WORK INSTRUCTION –
Render the listing lines as a Markdown table with the columns Row and Text, numbering each line and leaving out blank ones. Begin at the line that has "VASO QUATTRO STAGIONI 15CL" and stop after the line that has "CONTENERE GRANDI GIOIE DELLA".

--------

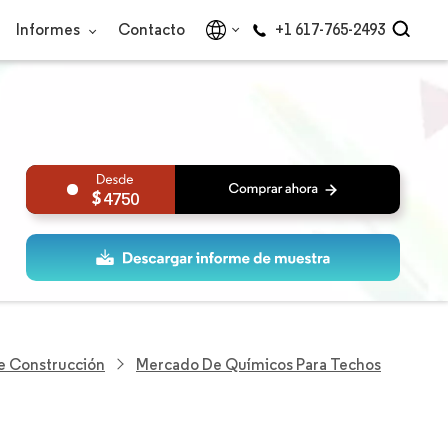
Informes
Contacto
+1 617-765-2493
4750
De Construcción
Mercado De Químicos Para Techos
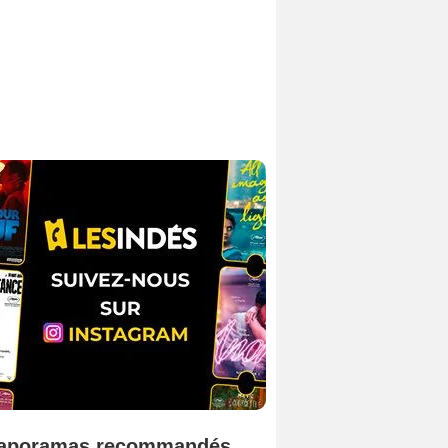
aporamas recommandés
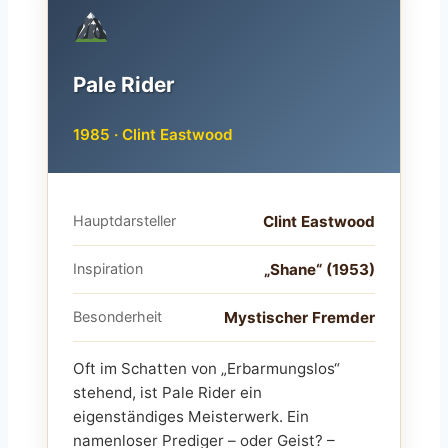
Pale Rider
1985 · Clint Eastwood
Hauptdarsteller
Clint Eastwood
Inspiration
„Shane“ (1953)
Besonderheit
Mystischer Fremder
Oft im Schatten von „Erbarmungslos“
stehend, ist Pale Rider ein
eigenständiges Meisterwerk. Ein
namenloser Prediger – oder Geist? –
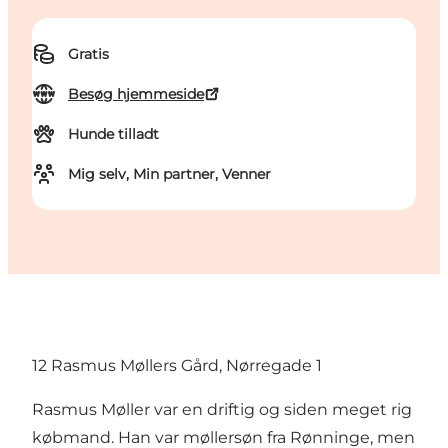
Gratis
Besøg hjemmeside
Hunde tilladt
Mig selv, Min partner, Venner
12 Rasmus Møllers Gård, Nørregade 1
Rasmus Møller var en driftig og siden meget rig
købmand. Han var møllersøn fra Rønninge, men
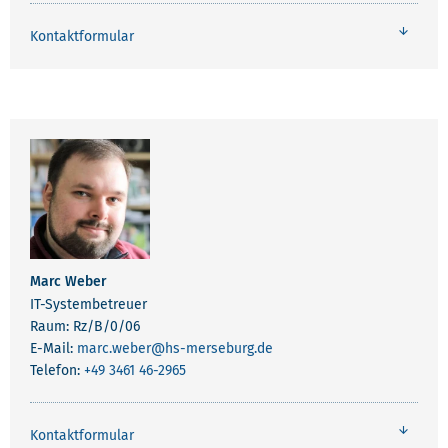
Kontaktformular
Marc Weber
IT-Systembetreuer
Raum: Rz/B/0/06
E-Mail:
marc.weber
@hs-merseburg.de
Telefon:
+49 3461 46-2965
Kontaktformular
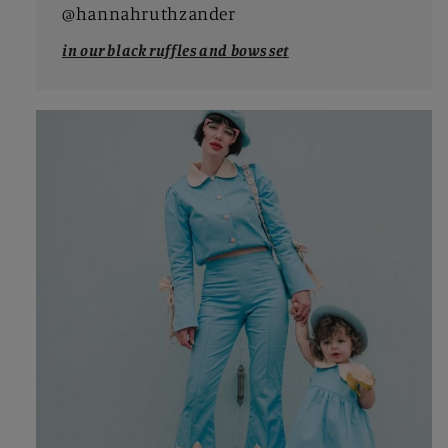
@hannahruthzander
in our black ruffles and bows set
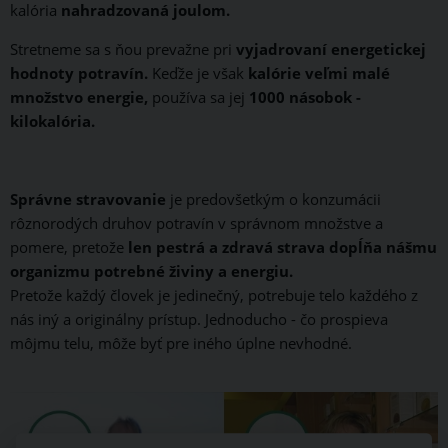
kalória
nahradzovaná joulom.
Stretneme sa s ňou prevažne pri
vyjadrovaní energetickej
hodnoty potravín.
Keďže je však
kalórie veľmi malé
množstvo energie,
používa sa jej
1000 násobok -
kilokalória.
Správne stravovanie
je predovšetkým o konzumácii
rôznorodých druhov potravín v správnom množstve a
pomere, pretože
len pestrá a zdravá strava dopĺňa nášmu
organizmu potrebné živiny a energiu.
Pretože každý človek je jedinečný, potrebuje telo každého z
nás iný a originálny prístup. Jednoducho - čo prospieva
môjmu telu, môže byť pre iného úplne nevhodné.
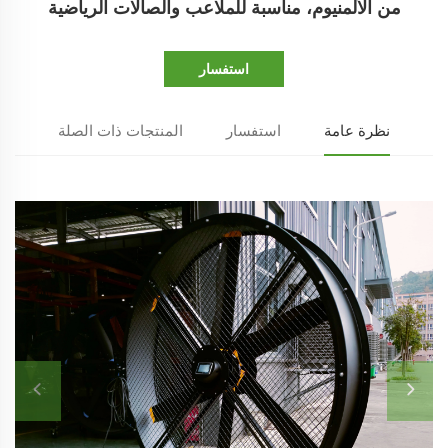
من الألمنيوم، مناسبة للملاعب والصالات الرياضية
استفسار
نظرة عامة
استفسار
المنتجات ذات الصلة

--------

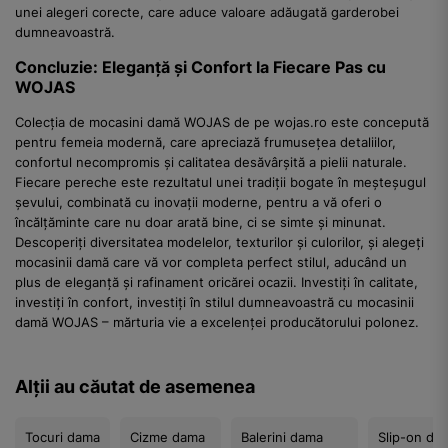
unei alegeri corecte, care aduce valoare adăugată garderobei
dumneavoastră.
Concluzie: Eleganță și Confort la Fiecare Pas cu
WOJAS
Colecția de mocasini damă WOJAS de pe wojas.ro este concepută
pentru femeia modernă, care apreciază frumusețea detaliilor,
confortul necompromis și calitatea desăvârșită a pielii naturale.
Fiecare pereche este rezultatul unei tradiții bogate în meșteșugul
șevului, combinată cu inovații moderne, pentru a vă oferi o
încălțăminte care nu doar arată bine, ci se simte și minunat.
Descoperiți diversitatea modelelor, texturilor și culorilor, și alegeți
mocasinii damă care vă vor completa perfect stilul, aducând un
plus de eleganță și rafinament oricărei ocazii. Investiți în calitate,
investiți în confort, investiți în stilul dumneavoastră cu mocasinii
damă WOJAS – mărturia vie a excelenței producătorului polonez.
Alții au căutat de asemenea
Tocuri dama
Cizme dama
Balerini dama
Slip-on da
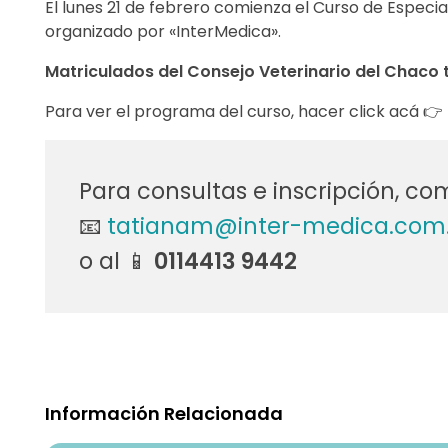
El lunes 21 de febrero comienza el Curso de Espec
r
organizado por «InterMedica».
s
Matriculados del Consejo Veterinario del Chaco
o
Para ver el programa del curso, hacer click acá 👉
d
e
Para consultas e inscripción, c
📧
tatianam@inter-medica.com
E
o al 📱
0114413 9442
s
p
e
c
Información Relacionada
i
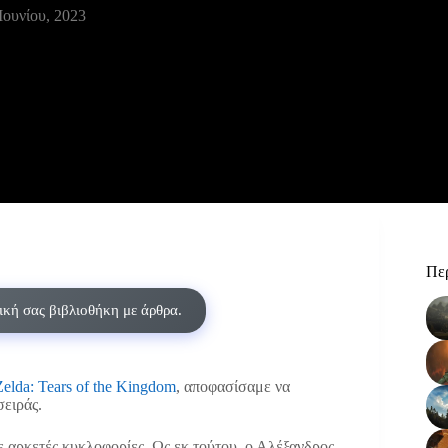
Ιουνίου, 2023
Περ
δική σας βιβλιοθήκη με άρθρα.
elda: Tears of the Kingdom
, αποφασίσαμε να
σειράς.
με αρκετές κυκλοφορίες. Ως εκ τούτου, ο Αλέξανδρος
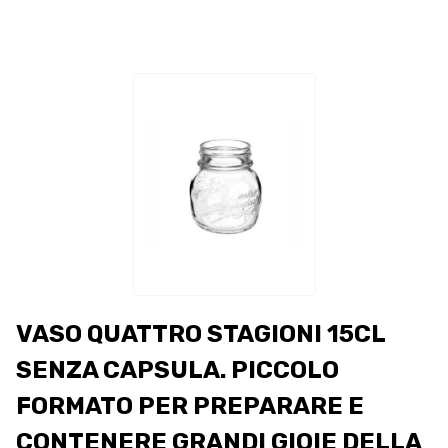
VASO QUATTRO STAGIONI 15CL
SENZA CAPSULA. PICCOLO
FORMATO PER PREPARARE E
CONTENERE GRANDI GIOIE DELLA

--------

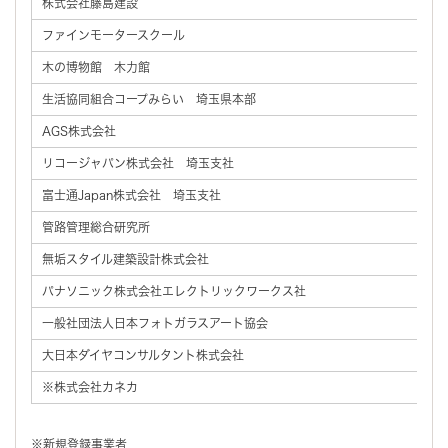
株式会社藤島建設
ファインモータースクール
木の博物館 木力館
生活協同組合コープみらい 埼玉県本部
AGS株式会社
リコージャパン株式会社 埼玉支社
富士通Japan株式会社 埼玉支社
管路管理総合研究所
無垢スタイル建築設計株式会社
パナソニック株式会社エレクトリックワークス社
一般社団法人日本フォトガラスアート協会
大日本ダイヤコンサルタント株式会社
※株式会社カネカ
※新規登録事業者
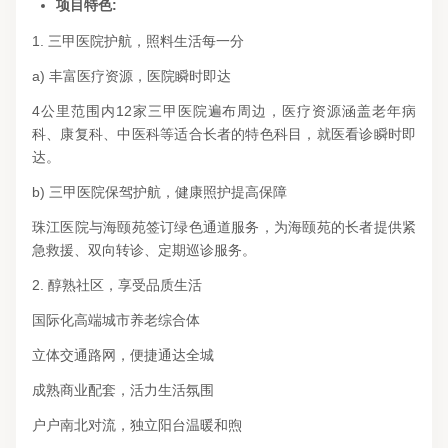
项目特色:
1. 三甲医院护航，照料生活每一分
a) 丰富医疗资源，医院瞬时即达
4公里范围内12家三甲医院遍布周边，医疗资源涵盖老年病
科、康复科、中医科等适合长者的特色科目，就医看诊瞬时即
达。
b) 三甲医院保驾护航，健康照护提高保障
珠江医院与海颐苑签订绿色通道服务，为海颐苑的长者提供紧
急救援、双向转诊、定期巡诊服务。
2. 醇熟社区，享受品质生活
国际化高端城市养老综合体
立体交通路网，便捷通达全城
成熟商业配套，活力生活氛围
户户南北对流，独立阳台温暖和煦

--------

ANSWER SPACE –
| Row | Text |
|---|---|
| 1 | VASO QUATTRO STAGIONI 15CL |
| 2 | SENZA CAPSULA. PICCOLO |
| 3 | FORMATO PER PREPARARE E |
| 4 | CONTENERE GRANDI GIOIE DELLA |